Supplied text:
▬▬▬

A few years ago, Ned Johnson and another college counselor were working with a client’s child, preparing the high school student for the college admissions process.

How much could we pay you, the parents asked Johnson, founder of D.C.-based PrepMatters, and the college counselor, to ensure you work with our child only, and no other students in the class at this high school?

“I was gobsmacked,” Johnson said. “Fortunately, the conversation didn’t continue.”

Not all college admissions stories involve millions of dollars in bribes and faked SAT scores, like those the FBI alleged in charges revealed Tuesday against 50 people, including 33 parents. But the lengths to which some parents will go to secure their child’s future are no surprise to those in the college prep world. Whether they are calling admissions offices to try to disparage other applicants, writing their child’s college essay for them or forcing their teen to add harp lessons to an already crowded after-school schedule, parents can easily be consumed by the competition.

It’s notable, of course, that the system leans toward families of means — that middle- or lower-income parents may feel they have no sway in the process when they don’t have a legacy at a higher institution or extra funds for tutors or test prep. Now even upper-middle-class families are realizing that the system can leave them out, too.

Julia Beck, a writer and mother of four in the District, said she made every effort to support her children as they prepared for college. She hired coaches to help them with their admissions essays and their test scores, and she coordinated with their high school’s college placement office.

But when her daughter, now 22, auditioned for competitive theater programs, Beck hadn’t thought to employ the expertise of someone who could help guide her through that involved process. She discovered that other parents had. And it seemed to Beck that the extra help might have made a difference.

“There are specialists who cost a fortune who can help you through every little bit of this process, and I didn’t hire a specialist to help us with the drama program,” she says, adding sarcastically, “Shame on me! But I did think, ‘Why didn’t I know more about this? Why didn’t I hire a specialist, why didn’t I know more about how this process works?’ ”

▬▬▬

Work item A:
Reproduce the stretch of the college admissions article from "How much could" through "this high school?".
Work item B:
In the college admissions article, what is the name of the firm Ned Johnson founded?
The records are not needed for any of this work.

[Dataset excerpts]
▬▬▬

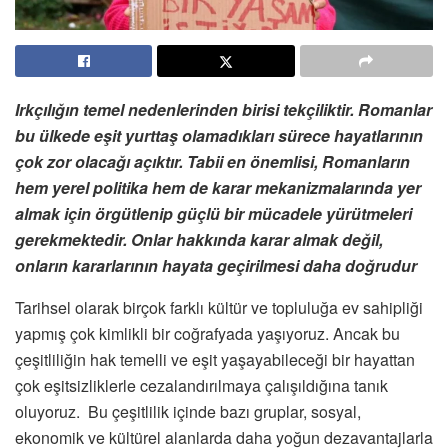
Irkçılığın temel nedenlerinden birisi tekçiliktir. Romanlar
bu ülkede eşit yurttaş olamadıkları sürece hayatlarının
çok zor olacağı açıktır. Tabii en önemlisi, Romanların
hem yerel politika hem de karar mekanizmalarında yer
almak için örgütlenip güçlü bir mücadele yürütmeleri
gerekmektedir. Onlar hakkında karar almak değil,
onların kararlarının hayata geçirilmesi daha doğrudur
Tarihsel olarak birçok farklı kültür ve topluluğa ev sahipliği
yapmış çok kimlikli bir coğrafyada yaşıyoruz. Ancak bu
çeşitliliğin hak temelli ve eşit yaşayabileceği bir hayattan
çok eşitsizliklerle cezalandırılmaya çalışıldığına tanık
oluyoruz. Bu çeşitlilik içinde bazı gruplar, sosyal,
ekonomik ve kültürel alanlarda daha yoğun dezavantajlarla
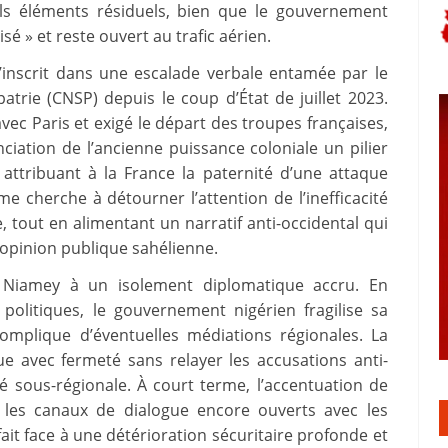
ls éléments résiduels, bien que le gouvernement
sé » et reste ouvert au trafic aérien.
s’inscrit dans une escalade verbale entamée par le
atrie (CNSP) depuis le coup d’État de juillet 2023.
vec Paris et exigé le départ des troupes françaises,
ciation de l’ancienne puissance coloniale un pilier
 attribuant à la France la paternité d’une attaque
me cherche à détourner l’attention de l’inefficacité
, tout en alimentant un narratif anti-occidental qui
opinion publique sahélienne.
Niamey à un isolement diplomatique accru. En
 politiques, le gouvernement nigérien fragilise sa
 complique d’éventuelles médiations régionales. La
e avec fermeté sans relayer les accusations anti-
rité sous-régionale. À court terme, l’accentuation de
 les canaux de dialogue encore ouverts avec les
ait face à une détérioration sécuritaire profonde et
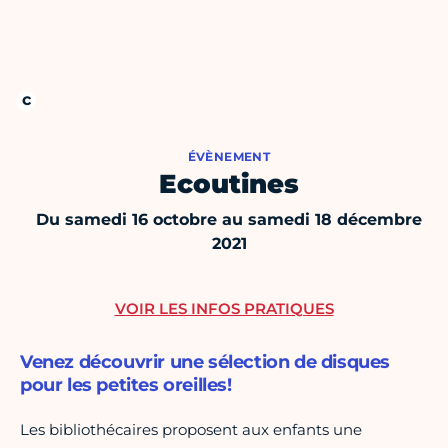
ÉVÈNEMENT
Ecoutines
Du samedi 16 octobre au samedi 18 décembre
2021
VOIR LES INFOS PRATIQUES
Venez découvrir une sélection de disques
pour les petites oreilles!
Les bibliothécaires proposent aux enfants une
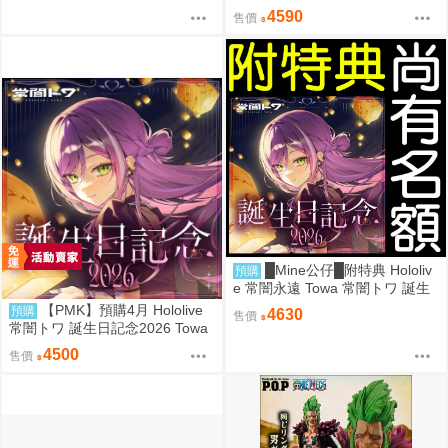
owa 誕生日記念2026
4590
售價
█Mine公仔█附特典 Hololiv
預購
e 常闇永遠 Towa 常闇トワ 誕生
日記念 2026 生日紀念套組 立牌
【PMK】預購4月 Hololive
預購
4630
售價
帽子
常闇トワ 誕生日記念2026 Towa
4500
售價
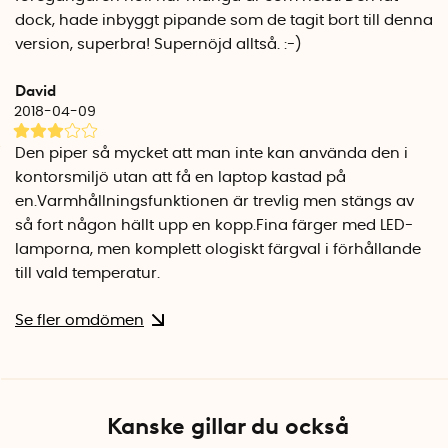
dock, hade inbyggt pipande som de tagit bort till denna
version, superbra! Supernöjd alltså. :-)
David
2018-04-09
Den piper så mycket att man inte kan använda den i
kontorsmiljö utan att få en laptop kastad på
en.Varmhållningsfunktionen är trevlig men stängs av
så fort någon hällt upp en kopp.Fina färger med LED-
lamporna, men komplett ologiskt färgval i förhållande
till vald temperatur.
Se fler omdömen
Kanske gillar du också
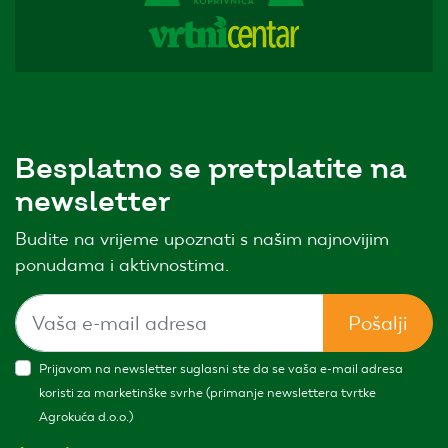
Besplatno se pretplatite na
newsletter
Budite na vrijeme upoznati s našim najnovijim
ponudama i aktivnostima.
Pošalji
Prijavom na newsletter suglasni ste da se vaša e-mail adresa
koristi za marketinške svrhe (primanje newslettera tvrtke
Agrokuća d.o.o.)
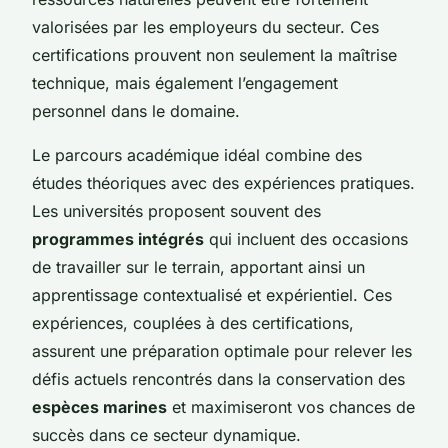
valorisées par les employeurs du secteur. Ces
certifications prouvent non seulement la maîtrise
technique, mais également l’engagement
personnel dans le domaine.
Le parcours académique idéal combine des
études théoriques avec des expériences pratiques.
Les universités proposent souvent des
programmes intégrés
qui incluent des occasions
de travailler sur le terrain, apportant ainsi un
apprentissage contextualisé et expérientiel. Ces
expériences, couplées à des certifications,
assurent une préparation optimale pour relever les
défis actuels rencontrés dans la conservation des
espèces marines
et maximiseront vos chances de
succès dans ce secteur dynamique.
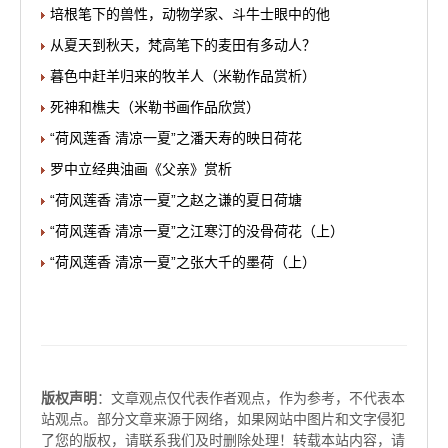
培根笔下的兽性，动物学家、斗牛士眼中的他
从夏天到秋天，梵高笔下的麦田有多动人？
暮色中赶羊归来的牧羊人（米勒作品赏析）
死神和樵夫（米勒书画作品欣赏）
“荷风莲香 清凉一夏”之潘天寿的映日荷花
罗中立经典油画《父亲》赏析
“荷风莲香 清凉一夏”之赵之谦的夏日荷塘
“荷风莲香 清凉一夏”之江寒汀的没骨荷花（上）
“荷风莲香 清凉一夏”之张大千的墨荷（上）
版权声明
：文章观点仅代表作者观点，作为参考，不代表本
站观点。部分文章来源于网络，如果网站中图片和文字侵犯
了您的版权，请联系我们及时删除处理！转载本站内容，请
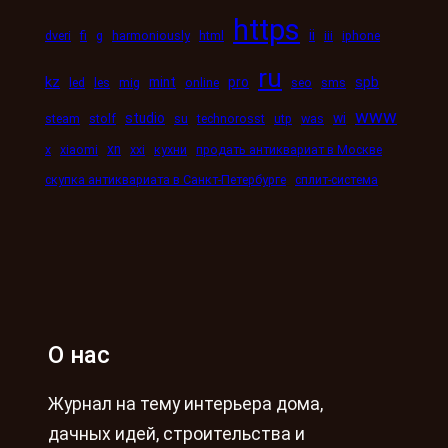
https
ii
dveri
fi
g
harmoniously
html
iii
iphone
ru
kz
mint
pro
spb
led
les
mig
online
seo
sms
www
studio
wi
steam
stolf
su
technorosst
utp
was
xn
x
xiaomi
xxi
кухни
продать антиквариат в Москве
скупка антиквариата в Санкт-Петербурге
сплит-система
О нас
Журнал на тему интерьера дома,
дачных идей, строительства и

▬▬▬

Solution A:
How much could we pay you, the parents asked Johnson, founder of D.C.-based PrepMatters, and the college counselor, to ensure you work with our child only, and no other students in the class at this high school?

Solution B:
PrepMatters